Et de s’interroger : «Un pays où autant de gens sont gentils, n’est-ce pas merveilleux? Qui ne rêverait pas de vivre ici, parmi nous?» Avant de lâcher un coup fatal : «Ce qui m’amène à penser aux mendiants…»

Honte aux Suédois! Honte à nous tous! Car qui d’entre nous n’est jamais passé devant un mendiant sans lui donner une pièce? Sans lui donner un salut? Sans même lui donner un sourire encourageant? Pis, en détournant le regard, après avoir eu une pensée comme «non, mon argent ne lui servira pas à s’imbiber d’alcool, ni à se payer du pot»?

«Plus nous croisons de mains tendues, moins nous donnons d’aide à autrui, dit-il. Pourquoi ça? Parce que la barrière de notre «immense gentillesse» nous en empêche : nous blâmons le démuni – un criminel, un drogué, un fainéant, un incapable,… –, celui qui dérange notre croyance en notre «immense gentillesse», ce qui nous permet de préserver la belle image que nous avons de nous-même, sans avoir à faire le geste d’aider.»
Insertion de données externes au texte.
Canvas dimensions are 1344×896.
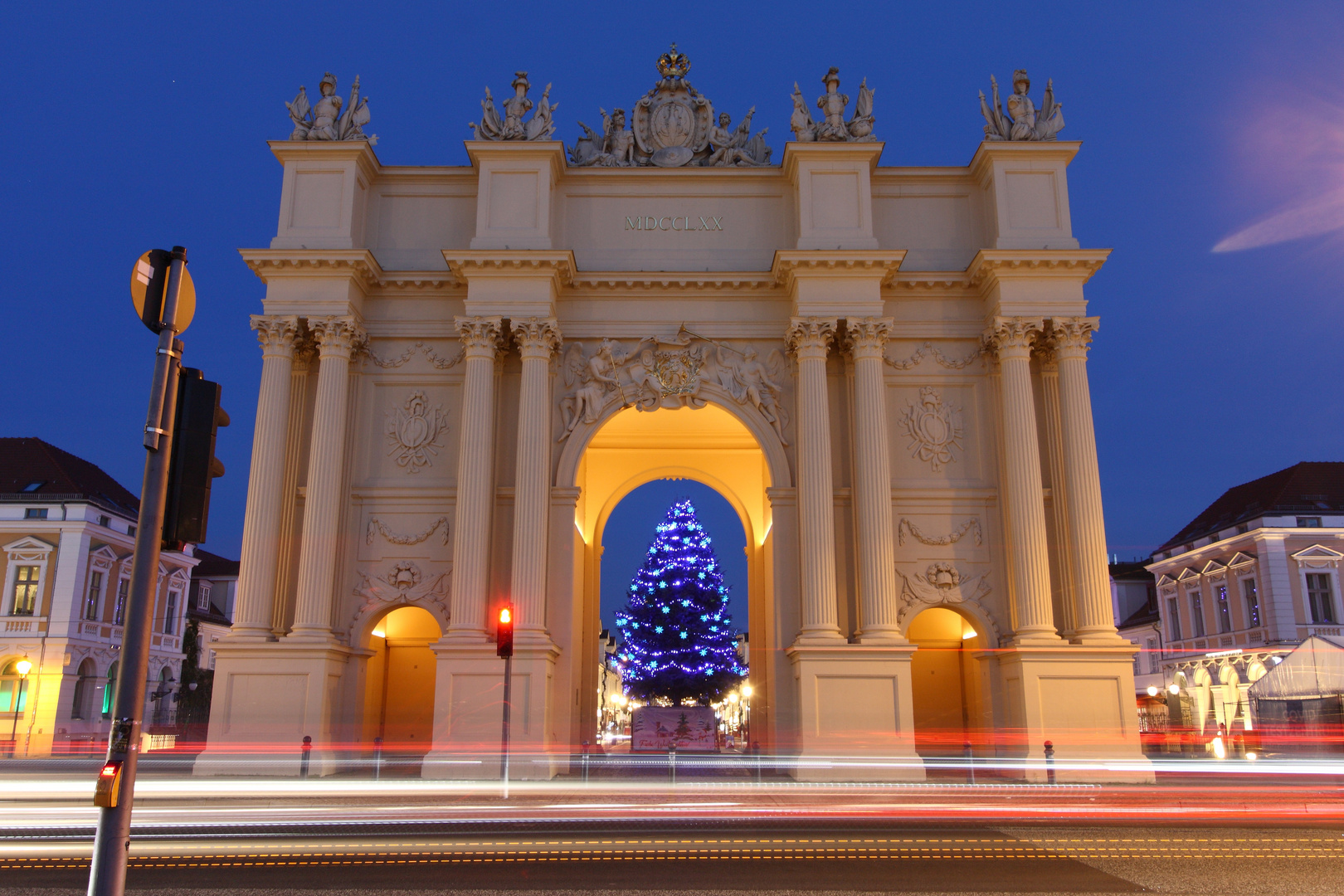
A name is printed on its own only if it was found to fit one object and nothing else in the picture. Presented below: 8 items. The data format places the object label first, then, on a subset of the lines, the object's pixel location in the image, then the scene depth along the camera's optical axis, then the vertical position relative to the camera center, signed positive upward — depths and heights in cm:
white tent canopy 3125 +72
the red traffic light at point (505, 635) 1962 +113
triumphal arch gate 2438 +732
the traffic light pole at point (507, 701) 1820 -12
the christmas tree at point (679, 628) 4362 +289
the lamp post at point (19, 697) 4083 -13
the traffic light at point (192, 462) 566 +128
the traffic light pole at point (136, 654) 510 +20
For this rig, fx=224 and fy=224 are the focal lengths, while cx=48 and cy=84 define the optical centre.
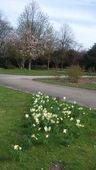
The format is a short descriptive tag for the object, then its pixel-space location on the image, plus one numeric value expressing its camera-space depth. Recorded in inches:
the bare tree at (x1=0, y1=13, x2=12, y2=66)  1733.0
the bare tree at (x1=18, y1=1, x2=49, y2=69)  1477.5
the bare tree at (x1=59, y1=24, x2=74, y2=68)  1717.8
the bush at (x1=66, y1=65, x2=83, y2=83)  660.0
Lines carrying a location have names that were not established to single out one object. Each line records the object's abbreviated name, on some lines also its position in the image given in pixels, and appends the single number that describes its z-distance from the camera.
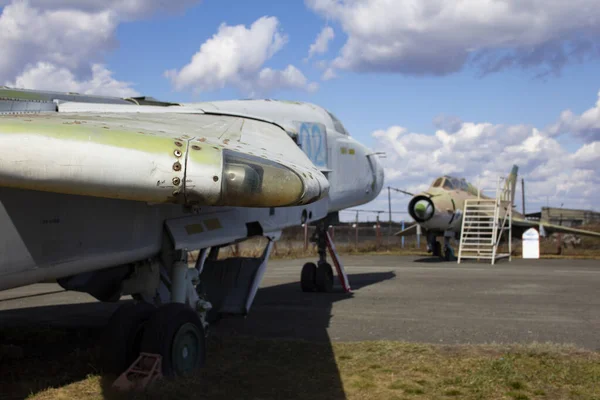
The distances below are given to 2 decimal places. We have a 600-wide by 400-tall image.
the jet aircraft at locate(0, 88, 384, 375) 3.87
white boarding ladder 24.73
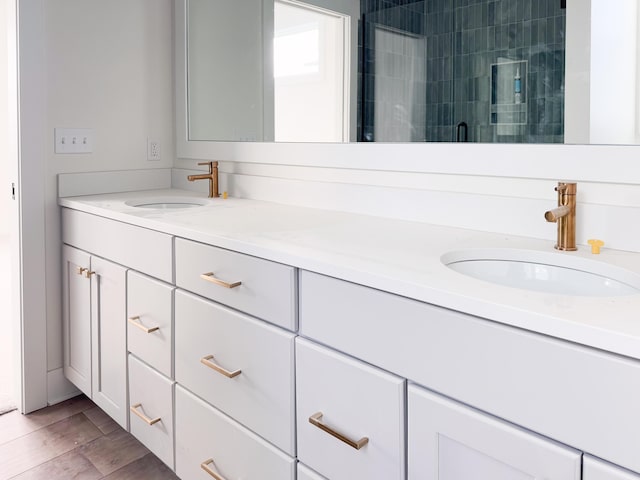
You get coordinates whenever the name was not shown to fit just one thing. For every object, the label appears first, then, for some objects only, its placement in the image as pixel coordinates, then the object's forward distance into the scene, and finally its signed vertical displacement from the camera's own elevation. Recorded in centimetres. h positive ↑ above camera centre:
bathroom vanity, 77 -29
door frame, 202 +1
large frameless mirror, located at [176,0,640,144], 125 +34
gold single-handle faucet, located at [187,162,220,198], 222 +7
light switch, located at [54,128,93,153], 214 +21
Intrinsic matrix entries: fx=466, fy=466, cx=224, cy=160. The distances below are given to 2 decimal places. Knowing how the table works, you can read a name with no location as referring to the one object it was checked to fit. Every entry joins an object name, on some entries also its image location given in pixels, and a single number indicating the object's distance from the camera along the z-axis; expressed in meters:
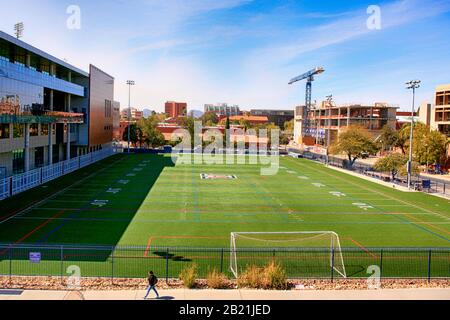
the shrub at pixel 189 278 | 16.53
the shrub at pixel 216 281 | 16.52
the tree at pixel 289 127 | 181.89
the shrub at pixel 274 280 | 16.73
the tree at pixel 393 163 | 49.50
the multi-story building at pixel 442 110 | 72.39
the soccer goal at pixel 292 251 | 19.61
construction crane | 142.25
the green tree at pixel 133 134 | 97.39
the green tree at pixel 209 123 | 161.01
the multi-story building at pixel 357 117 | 112.25
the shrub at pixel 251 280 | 16.86
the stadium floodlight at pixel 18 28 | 56.08
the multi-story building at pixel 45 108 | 40.91
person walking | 15.14
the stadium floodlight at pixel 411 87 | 44.75
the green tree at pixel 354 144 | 64.73
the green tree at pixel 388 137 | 95.62
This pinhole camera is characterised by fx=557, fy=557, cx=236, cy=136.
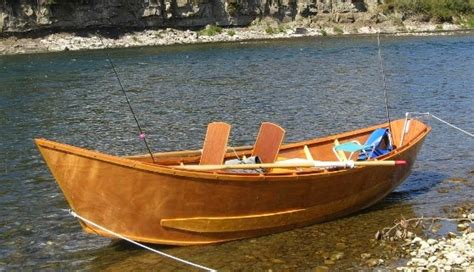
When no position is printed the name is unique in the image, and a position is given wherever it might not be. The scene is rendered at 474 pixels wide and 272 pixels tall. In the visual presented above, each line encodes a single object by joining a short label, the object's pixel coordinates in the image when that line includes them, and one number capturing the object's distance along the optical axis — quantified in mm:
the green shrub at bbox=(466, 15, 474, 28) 82500
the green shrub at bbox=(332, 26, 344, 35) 76875
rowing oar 10234
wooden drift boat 9039
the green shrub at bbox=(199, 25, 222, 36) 70812
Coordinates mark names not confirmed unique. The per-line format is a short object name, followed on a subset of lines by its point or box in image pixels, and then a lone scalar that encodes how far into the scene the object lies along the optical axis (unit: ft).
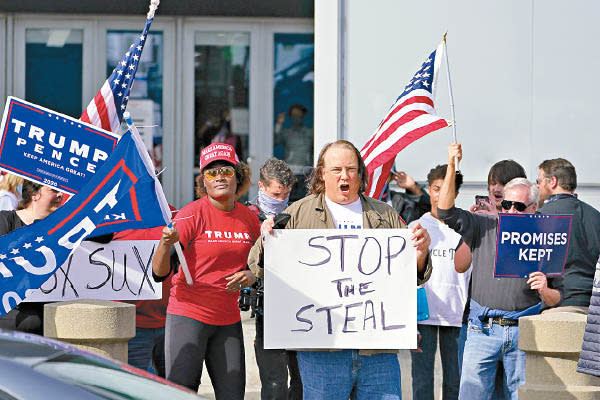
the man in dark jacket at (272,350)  45.43
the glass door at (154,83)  78.09
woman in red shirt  38.72
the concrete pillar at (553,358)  39.97
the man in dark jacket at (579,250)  47.20
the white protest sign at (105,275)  42.83
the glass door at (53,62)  77.62
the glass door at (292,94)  78.38
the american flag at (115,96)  48.24
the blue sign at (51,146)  41.72
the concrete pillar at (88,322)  40.06
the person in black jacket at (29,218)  41.91
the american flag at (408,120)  46.11
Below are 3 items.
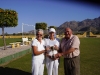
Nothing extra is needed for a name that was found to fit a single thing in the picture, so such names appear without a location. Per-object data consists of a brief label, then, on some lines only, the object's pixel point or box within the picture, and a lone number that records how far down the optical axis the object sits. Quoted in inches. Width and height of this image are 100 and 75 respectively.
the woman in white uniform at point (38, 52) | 75.8
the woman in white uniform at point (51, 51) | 79.3
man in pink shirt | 76.7
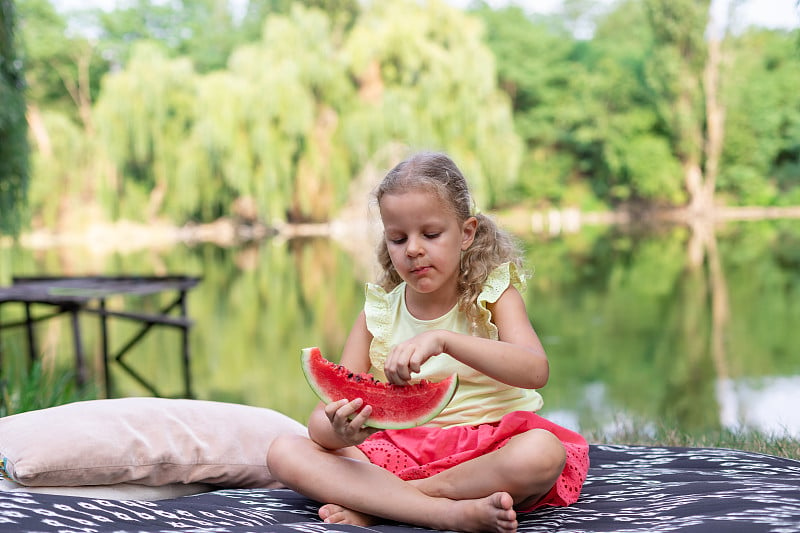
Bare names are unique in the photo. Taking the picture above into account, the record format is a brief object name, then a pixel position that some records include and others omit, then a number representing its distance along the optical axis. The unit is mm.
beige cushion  2605
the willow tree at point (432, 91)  21562
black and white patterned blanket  1985
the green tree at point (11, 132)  7591
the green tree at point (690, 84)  30531
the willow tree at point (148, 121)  24047
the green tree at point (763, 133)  33656
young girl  2250
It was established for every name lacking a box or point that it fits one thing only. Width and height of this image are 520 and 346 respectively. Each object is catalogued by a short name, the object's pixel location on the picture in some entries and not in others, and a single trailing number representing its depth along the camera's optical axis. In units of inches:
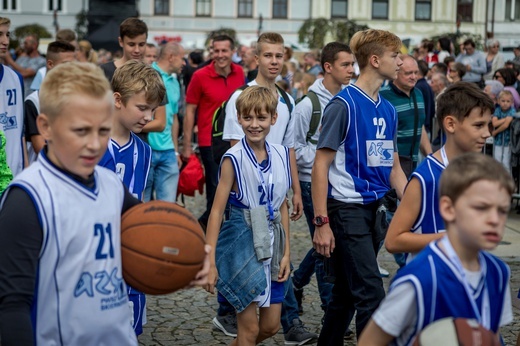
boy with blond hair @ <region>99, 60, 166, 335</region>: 202.7
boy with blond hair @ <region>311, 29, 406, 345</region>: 224.7
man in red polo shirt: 386.0
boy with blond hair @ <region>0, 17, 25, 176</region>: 268.8
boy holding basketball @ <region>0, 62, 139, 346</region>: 122.7
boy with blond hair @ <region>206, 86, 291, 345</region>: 217.0
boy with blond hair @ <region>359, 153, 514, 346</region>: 127.6
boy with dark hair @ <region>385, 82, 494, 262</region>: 169.0
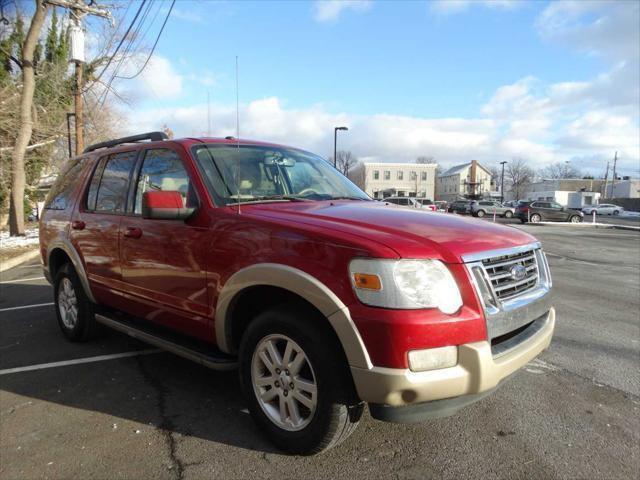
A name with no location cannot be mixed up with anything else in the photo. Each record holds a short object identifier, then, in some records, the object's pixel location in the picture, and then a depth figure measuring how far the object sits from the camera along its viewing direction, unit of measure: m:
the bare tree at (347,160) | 97.00
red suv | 2.31
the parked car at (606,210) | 58.09
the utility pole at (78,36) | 16.55
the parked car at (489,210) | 39.91
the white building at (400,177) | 85.25
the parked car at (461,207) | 41.28
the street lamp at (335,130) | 39.69
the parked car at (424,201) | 43.73
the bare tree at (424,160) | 131.81
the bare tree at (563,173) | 125.31
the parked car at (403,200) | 31.97
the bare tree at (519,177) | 107.12
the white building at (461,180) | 102.05
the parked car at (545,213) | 32.75
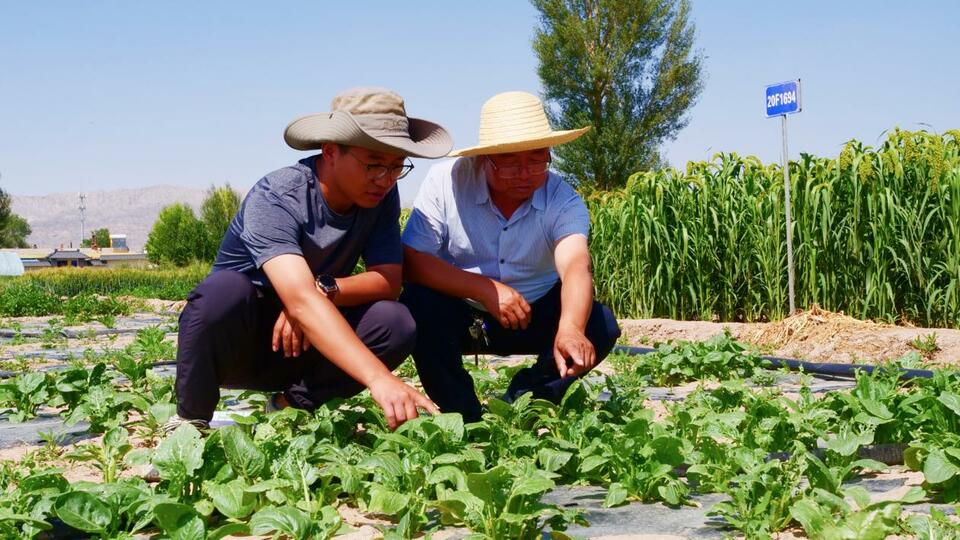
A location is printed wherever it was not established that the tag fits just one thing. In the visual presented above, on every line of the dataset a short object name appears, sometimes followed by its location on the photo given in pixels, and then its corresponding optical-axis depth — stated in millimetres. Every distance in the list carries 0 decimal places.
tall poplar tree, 28812
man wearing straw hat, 3504
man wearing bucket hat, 2963
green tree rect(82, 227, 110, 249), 119250
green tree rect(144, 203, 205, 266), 38438
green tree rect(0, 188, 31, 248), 87375
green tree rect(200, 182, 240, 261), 38500
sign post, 7273
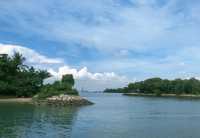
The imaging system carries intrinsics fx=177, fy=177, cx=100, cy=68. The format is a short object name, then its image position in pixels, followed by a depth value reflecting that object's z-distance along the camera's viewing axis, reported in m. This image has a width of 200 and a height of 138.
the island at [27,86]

D’où sa conclusion, imparable : «Paradoxalement, nous serions sûrement plus bienveillants si nous arrêtions de nous considérer comme des personnes gentilles! Car nous ferions alors de bonnes choses, ces petits gestes gentils du quotidien qui nous font tant défaut.»

Wow! Arrêter de se croire gentil pour enfin devenir bienveillant. Quand on y pense bien, c’est lumineux. Prenez huit petites secondes pour y songer comme il faut. Ça en vaut la peine.

Qu’est-ce qu’une telle trouvaille peut changer dans notre quotidien au travail? Beaucoup de choses, croyez-moi. C’est que nous estimons que nous n’avons ni le temps, ni l’argent, de nous montrer gentils. Que tout ça n’est que pure perte. Et nous nous trompons lourdement, comme le montre le professeur suédois:

«Chaque bonne chose que l’on fait compte vraiment, dit-il. Ça peut être un don à un organisme de bienfaisance, un coup de main à quelqu’un qui vient de glisser sur une plaque de verglas, une invitation à une femme enceinte à passer devant vous dans la file d’attente, un coup d’épaule à la voiture d’un inconnu qui est coincée dans un tas de neige, ou tout simplement un «merci». En vérité, ça ne vous coûte rien, mais aux yeux des autres, ça n’a pas de prix.»

Voilà, donc, comment vous pourriez devenir la meilleure version de vous-même. Tout bonnement en prenant l’habitude d’accorder huit petites secondes à votre cerveau lorsqu’il est confronté à l’imprévu, puis en osant – enfin – faire ce petit geste si gentil que vous vous retenez habituellement de faire, en particulier au travail. Le monde qui vous environne embellira. Vous-même, vous embellirez. C’est aussi simple que ça. «Et – qui sait? – peut-être bien que les gens ne mettront plus jamais un bulletin «Trump» dans une urne», ajoute Micael Dahlén, narquois.

En passant, l’écrivain américain Paul Auster a dit dans Moon Palace : «Tout le monde mérite qu’on soit gentil : n’importe qui, quel qu’il soit».